Note, by highly technical skills I mean anything that isn't directly taught by your course (i.e. programming/coding, use of specialist lab equipment, mathematical expertise)
I am student of Earth Sciences/Geography within the UK.
I'm planning on doing a masters and in brainstorming ideas for my application's thesis proposal, I often run up against the issue of lacking specific technical skills needed to conduct the study. Should I let this hamper me? I worry I'm restricting my potential by only choosing topics in which I can wholly conduct every step of the research/analysis independently.
For example, my undergraduate dissertation required large datasets and modifying open-source software, meaning I independently taught my self to code. Another student looked at microfossils which required the use of a spectrometer.
Although both of skills were not taught to us, I independently taught my self to code while uni staff operated the spectrometer machine for my peer, meaning he didn't have to learn it.

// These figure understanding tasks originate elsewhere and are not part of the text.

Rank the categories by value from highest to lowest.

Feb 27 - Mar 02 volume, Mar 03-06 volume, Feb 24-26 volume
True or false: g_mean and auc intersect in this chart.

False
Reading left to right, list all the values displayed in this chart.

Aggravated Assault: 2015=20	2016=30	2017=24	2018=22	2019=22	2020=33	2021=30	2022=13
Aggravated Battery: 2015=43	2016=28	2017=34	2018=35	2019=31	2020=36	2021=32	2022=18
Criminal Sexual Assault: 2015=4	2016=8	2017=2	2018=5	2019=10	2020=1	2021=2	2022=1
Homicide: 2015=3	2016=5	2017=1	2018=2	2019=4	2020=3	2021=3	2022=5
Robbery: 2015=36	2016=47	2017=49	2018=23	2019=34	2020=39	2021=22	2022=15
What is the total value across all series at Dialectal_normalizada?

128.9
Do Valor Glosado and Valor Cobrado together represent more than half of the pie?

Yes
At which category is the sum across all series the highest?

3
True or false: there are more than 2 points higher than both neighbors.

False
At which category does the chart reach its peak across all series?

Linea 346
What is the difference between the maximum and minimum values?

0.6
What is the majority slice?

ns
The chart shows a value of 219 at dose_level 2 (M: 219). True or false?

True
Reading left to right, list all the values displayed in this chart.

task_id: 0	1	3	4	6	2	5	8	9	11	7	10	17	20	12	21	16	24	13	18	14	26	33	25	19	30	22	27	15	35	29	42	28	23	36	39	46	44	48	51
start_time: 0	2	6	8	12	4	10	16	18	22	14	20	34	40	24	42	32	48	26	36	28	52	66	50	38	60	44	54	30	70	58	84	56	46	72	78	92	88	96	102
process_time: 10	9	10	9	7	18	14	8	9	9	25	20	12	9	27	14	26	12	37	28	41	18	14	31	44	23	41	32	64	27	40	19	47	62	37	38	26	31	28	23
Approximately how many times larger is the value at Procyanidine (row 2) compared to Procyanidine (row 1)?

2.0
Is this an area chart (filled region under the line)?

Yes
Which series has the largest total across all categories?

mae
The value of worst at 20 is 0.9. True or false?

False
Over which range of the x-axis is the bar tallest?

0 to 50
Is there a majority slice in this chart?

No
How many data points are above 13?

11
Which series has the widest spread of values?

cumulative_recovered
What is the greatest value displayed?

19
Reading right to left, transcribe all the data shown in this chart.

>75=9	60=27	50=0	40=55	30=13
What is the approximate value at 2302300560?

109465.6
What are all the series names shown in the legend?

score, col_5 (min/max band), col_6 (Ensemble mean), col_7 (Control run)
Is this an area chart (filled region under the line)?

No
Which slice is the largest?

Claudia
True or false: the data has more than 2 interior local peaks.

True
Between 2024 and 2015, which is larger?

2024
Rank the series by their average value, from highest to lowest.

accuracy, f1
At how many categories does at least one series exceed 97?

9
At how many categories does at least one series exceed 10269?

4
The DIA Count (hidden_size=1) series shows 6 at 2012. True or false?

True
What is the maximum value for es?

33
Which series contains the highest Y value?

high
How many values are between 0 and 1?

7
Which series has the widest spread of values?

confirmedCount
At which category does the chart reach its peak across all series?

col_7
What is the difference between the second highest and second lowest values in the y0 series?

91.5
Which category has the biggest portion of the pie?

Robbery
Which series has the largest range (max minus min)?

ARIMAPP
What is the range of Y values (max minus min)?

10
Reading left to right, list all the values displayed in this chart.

If I want to study, say, microplastics in fish, will I need to be able know how to use the required lab equipment and interpret the results or is it acceptable to outsource this?
Summary
To word my question another way, University thesis: How can you utilise highly technical skills without falling into the rut of teaching your self everything from scratch?
I taught my self coding for the sake of my undergraduate dissertation, at the cost of a loss of free time which could be spent on my area of study (Earth Science, not Computer Science). Coding is not the direction I want to take in life despite the effort to learn it. I, therefore, do not want to invest so heavily in another one-off skill for my masters.
My two main concerns are:
- Restricting my potential research topics to studies which I can wholly conduct and interpret each research technique.
- Become stuck teaching my self a skill which I do not desire to follow up in the future (i.e. a statistical technique, coding, lab equip)
- Use up a lot of time independently learning said technique
Real life example
In the question linked here, a SE user discusses how during his masters two programmers were hired to help with programming. Would it be reasonable to request the university for someone to help with a skill I've not been taught (i.e. coding or high-level statistics) for my master's thesis?